Texte extrait:

Le portrait de Nisha

Philippe Berkenbaum -

J’étais très bonne à l’école mais mon père était totalement opposé à l’éducation des filles, évoque tristement Nisha, âgée d’une petite trentaine d’années. Alors que mon frère a été envoyé dans une école privée malgré ses mauvais résultats. 

Son mari n’était pas contre l’idée qu’elle étudie mais, lui-même étudiant en droit, il n’avait pas les moyens de subvenir aux besoins du couple. Résultat : Je passais l’essentiel de mon temps dans ma belle famille à m’occuper du ménage.  

Lorsqu’elle a entendu parler du projet Rangsutra et voulu le rejoindre, son entourage s’y est violemment opposé.  Mon mari disait que si je me rendais à la formation, j’oublierais de rentrer à la maison. J’ai tenu bon et il ne m’a plus adressé la parole pendant trois mois. Tout le village me critiquait, sauf ma belle-mère qui, elle, m’a soutenue discrètement.

Extraits de données:
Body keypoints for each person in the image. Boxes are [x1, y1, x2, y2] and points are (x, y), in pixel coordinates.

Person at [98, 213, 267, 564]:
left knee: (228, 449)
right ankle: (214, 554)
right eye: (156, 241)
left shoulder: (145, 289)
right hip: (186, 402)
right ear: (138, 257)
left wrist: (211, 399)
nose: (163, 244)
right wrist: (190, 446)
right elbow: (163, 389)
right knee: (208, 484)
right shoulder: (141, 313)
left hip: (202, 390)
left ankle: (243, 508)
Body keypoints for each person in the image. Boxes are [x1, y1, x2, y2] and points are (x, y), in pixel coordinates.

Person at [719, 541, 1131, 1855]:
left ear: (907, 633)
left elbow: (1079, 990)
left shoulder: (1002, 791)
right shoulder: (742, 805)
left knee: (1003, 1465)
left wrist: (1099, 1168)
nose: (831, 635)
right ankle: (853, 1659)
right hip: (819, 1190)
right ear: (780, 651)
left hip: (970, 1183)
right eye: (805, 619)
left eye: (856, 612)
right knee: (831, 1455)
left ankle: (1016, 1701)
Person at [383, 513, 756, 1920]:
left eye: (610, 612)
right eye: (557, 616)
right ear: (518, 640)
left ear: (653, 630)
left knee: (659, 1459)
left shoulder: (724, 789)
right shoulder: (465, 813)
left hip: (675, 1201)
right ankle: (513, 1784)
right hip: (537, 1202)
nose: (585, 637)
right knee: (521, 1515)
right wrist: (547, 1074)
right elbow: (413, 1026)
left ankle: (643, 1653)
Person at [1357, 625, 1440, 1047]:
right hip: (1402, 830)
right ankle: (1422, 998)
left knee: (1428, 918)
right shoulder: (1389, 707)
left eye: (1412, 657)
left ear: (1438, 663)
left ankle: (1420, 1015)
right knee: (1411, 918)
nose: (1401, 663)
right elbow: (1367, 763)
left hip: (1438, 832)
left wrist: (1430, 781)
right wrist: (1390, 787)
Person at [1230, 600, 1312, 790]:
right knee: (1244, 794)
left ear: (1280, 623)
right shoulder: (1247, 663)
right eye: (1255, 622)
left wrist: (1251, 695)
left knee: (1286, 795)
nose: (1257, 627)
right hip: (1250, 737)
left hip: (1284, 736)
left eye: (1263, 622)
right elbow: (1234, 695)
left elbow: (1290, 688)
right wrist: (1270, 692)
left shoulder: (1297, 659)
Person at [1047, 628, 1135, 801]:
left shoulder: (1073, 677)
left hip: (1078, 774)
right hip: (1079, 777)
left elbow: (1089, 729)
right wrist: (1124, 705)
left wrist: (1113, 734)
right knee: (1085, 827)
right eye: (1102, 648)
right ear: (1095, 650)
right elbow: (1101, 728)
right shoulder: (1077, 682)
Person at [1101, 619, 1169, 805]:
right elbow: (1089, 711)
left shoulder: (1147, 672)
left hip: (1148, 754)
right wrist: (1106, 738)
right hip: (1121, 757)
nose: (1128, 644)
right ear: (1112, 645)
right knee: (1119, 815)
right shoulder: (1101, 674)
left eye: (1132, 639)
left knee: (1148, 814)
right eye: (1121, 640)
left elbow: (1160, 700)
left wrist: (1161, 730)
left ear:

Tâches à réaliser:
(1) D'après le portrait de Nisha, pendant combien de temps son mari a-t-il cessé de lui adresser la parole ?
(2) Résumez le portrait de Nisha en deux phrases.
La liste provient d'une autre source que le portrait de Nisha.

Réponses attendues:
(1) Pendant trois mois.

(2) Nisha était très bonne à l'école, mais son père était totalement opposé à l'éducation des filles, et son mari, étudiant en droit, n'avait pas les moyens de subvenir aux besoins du couple ; elle passait donc l'essentiel de son temps à s'occuper du ménage dans sa belle-famille. Quand elle a voulu rejoindre le projet Rangsutra, son entourage s'y est violemment opposé et tout le village l'a critiquée, mais elle a tenu bon, soutenue discrètement par sa belle-mère.